Portugal’s economy minister highlights GDP growth

  • Lusa
  • 30 October 2020

Pedro Siza Vieira said on Friday that the recovery of 13.2% of GDP in the third quarter was above the average of the euro area.

Portugal’s minister of economy, Pedro Siza Vieira, said on Friday that the recovery of 13.2% of Gross Domestic Product (GDP) in the third quarter compared to the second was above the average of the euro area, indicating convergence with the European bloc.

Pedro Siza Vieira was reacting to the GDP figures for the third quarter, when the Portuguese economy fell 5.8% compared to the same period last year, but recovered 13.2% compared to the second quarter of this year.

“This means that the economic trajectory was consistent with the government’s projections, in the sense that after a very abrupt and violent contraction in the second quarter, we saw a very rapid and strong recovery in the third quarter,” he said.

The government is forecasting an 8.5% recession this year, according to macroeconomic projections associated with the proposed State Budget for 2021.
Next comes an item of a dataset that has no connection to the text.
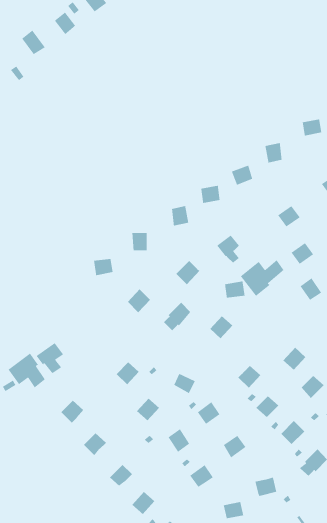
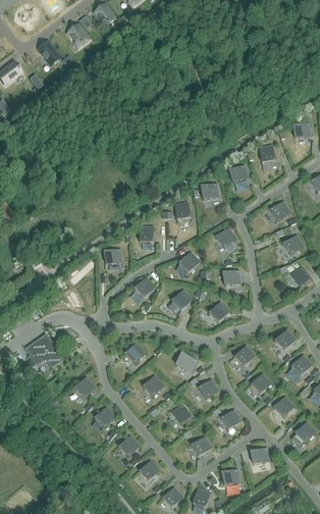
building: [240,259,284,297] -> none
building: [36,342,64,374] -> none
However, the minister acknowledged that the news regarding the current health situation “is not good,” which could “have some impact on the economy in the last quarter of this year.”

“What we can feel is that if we have to make some contractions, if we have some of our main export markets, like Germany, France or Spain, in situations of further restrictions of social activity, this will not have a positive impact,” he continued.
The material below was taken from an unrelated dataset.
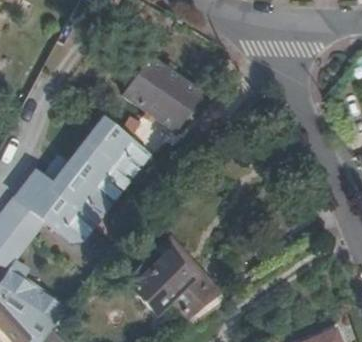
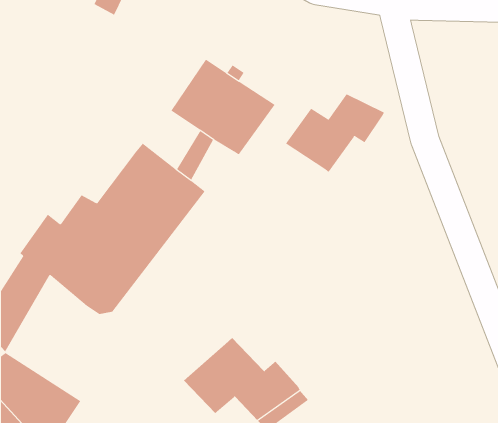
building: none -> [285,93,385,173]
building: [151,233,220,295] -> none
“That’s why we have to be more ambitious in the support we are going to give, in employment and to companies, to allow us to overcome, once again, this path,” reinforced Pedro Siza Vieira.

The minister added that “the most important thing is to control the pace of contagion,” and “the greatest contribution that each citizen can make to improving the economic and employment situation is to be extremely responsible and cautious in the way they behave.”

Vieira also pointed out that the budget for 2021 is designed to “help manage various possibilities of behaviour in the economy and the pandemic”, so “it is important” to have a “positive outcome.”